The Burgess Mee team, led by partner Natalie Sutherland and assisted by senior associate Olive Gathoni and paralegal, now pupil barrister, Eno Elezi, advised an Abu Dhabi-based British expat whose wife had issued divorce proceedings in England and Wales. Together with counsel, Lily Mottahedan of 1 Hare Court, they successfully argued that the new Abu Dhabi Family Court for Non-Muslims was the most convenient forum for hearing the divorce.
In 2021, Abu Dhabi introduced a new law to regulate non-Muslim family matters under civil and non-religious rules and regulations (not Sharia law), establishing the Abu Dhabi Family Court for Non-Muslims.
In this case of SA vs FA, a South African wife married to a British expat, who had lived in the UAE for all of the 14 years of their marriage, issued her divorce petition in England and Wales, asserting that both she and the husband were domiciled there. The husband defended the petition for lack of jurisdiction, claiming that neither were domiciled in England Wales at the date of the petition and asserting that the Abu Dhabi court was the more convenient forum.
Whilst HHJ Hess found that both parties were domiciled in England and Wales and therefore the courts here would have jurisdiction, he held that the new Abu Dhabi Family Court for Non-Muslims was the more convenient forum and therefore stayed the wife’s English divorce petition.
The wife’s team had argued that the Abu Dhabi court was “embryonic”, with no reported case law to inform how the new UAE statutory provisions would be interpreted, and that the new court would not therefore provide “substantial justice”. Further, they argued that as the only currently appointed judge of the court is a Muslim Emirati, the English Judge should be concerned that any judgment would be influenced by Sharia norms.

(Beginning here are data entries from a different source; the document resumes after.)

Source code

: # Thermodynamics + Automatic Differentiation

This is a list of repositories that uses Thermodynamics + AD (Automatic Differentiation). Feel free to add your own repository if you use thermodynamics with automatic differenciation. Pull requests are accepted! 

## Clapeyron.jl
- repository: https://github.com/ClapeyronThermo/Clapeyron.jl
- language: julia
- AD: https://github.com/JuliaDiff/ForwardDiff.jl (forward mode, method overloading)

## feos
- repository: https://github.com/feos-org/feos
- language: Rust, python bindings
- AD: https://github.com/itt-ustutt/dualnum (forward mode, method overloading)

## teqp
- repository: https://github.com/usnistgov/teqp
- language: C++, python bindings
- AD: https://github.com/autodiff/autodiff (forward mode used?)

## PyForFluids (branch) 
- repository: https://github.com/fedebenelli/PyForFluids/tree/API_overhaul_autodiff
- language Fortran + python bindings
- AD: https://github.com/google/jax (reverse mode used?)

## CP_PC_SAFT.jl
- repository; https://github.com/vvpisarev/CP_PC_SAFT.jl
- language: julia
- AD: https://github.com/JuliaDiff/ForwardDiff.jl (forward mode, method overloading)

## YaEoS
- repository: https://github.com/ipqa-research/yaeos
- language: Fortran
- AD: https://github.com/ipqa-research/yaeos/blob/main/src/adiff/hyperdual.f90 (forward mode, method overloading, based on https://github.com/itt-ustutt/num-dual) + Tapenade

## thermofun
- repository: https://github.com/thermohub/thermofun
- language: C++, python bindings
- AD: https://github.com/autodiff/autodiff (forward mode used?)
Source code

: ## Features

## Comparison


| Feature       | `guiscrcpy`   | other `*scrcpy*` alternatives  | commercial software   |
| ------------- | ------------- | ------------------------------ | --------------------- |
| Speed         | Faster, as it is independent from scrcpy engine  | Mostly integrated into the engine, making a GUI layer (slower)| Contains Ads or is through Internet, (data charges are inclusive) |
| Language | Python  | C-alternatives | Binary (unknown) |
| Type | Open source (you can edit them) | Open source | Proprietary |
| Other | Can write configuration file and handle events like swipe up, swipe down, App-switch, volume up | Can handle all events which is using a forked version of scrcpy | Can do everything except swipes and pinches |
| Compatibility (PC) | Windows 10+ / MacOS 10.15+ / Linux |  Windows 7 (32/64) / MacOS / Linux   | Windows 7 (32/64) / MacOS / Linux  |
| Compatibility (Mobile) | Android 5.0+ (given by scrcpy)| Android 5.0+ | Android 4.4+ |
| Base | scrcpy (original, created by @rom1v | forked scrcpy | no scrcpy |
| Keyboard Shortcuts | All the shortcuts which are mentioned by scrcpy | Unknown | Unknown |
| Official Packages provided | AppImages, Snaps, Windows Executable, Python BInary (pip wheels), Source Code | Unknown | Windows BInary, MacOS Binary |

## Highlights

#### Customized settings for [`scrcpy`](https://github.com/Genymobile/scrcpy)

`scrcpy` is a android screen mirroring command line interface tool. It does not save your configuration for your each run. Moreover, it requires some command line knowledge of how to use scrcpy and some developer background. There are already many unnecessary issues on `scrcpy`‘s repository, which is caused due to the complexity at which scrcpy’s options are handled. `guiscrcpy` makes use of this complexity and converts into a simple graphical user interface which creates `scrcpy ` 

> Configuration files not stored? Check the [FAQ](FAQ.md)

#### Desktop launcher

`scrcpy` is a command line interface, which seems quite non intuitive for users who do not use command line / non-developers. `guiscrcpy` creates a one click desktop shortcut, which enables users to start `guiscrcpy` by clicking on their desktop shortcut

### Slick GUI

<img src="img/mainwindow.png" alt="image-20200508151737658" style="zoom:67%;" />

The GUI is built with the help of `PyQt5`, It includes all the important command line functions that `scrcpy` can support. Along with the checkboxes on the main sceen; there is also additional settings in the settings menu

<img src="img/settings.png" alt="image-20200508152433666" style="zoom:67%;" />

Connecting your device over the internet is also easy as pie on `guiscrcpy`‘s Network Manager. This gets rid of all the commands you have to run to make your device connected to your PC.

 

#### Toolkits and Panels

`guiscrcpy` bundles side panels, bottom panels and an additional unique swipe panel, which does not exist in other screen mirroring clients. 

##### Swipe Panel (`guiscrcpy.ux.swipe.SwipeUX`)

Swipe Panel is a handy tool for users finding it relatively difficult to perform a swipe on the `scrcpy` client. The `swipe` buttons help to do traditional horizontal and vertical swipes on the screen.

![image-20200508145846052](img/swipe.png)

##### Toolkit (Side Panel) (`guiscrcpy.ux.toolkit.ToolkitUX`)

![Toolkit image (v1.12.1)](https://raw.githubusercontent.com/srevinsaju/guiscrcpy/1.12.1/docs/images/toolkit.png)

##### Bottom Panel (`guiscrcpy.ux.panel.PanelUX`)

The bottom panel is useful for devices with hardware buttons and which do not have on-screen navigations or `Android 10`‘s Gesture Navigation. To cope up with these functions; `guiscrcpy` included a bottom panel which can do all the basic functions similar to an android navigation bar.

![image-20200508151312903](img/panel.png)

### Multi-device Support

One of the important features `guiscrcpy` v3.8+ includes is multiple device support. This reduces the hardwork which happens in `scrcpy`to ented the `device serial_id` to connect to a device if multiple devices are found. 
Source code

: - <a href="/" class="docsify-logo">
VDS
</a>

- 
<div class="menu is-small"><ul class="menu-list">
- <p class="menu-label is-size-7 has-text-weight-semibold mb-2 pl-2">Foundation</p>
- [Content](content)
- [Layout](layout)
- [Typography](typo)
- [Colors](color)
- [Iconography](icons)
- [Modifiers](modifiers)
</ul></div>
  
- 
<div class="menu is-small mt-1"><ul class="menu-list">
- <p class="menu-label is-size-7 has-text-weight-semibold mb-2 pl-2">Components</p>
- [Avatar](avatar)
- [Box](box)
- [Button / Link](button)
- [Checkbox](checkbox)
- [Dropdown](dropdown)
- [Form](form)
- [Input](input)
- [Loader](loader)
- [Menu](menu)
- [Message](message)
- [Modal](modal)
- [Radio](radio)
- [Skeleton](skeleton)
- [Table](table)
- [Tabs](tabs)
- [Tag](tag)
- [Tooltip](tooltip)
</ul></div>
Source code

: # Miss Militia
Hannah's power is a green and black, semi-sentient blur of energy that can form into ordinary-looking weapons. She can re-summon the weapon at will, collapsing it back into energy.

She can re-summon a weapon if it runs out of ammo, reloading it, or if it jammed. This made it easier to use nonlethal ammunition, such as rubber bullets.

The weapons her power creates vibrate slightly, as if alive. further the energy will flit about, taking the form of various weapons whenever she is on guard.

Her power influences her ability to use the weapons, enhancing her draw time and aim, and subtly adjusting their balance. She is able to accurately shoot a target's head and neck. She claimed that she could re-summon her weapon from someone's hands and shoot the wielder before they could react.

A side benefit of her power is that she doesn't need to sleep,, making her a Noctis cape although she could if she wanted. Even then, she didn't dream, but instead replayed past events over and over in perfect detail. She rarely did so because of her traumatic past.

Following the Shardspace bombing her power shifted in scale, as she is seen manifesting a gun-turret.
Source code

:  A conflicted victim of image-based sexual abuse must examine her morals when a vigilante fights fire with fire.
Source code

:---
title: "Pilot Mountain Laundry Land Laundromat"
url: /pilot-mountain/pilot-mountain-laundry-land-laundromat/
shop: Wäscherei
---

HHJ Hess rejected those arguments, saying: “It seems to me that the new court has been set up with a view to giving assurance to Non-Muslims living in the UAE that, if they do become divorced, they will be dealt with in a way which is commensurate with norms of Non-Muslim countries. I have no reason not to assume that any judge of the new court, whatever his faith, would deal with any case according to the statutory principles”.
He continued: “It may be that the wife would have a better outcome in the English courts than under the UAE courts (though even this is not certain), but even if this is the case, it would not in my view be correct for me to regard this factor as determinative, nor should I see this as a reason for concluding that the wife would not receive ‘substantial justice’ in the courts of the UAE.”
Natalie Sutherland commented:
“This case is a significant decision for any expats in the UAE going through a divorce. Whilst there may be jurisdiction to issue proceedings in England and Wales, the issue of forum will be highly significant and the new Non-Muslim Family Court cannot be ignored.”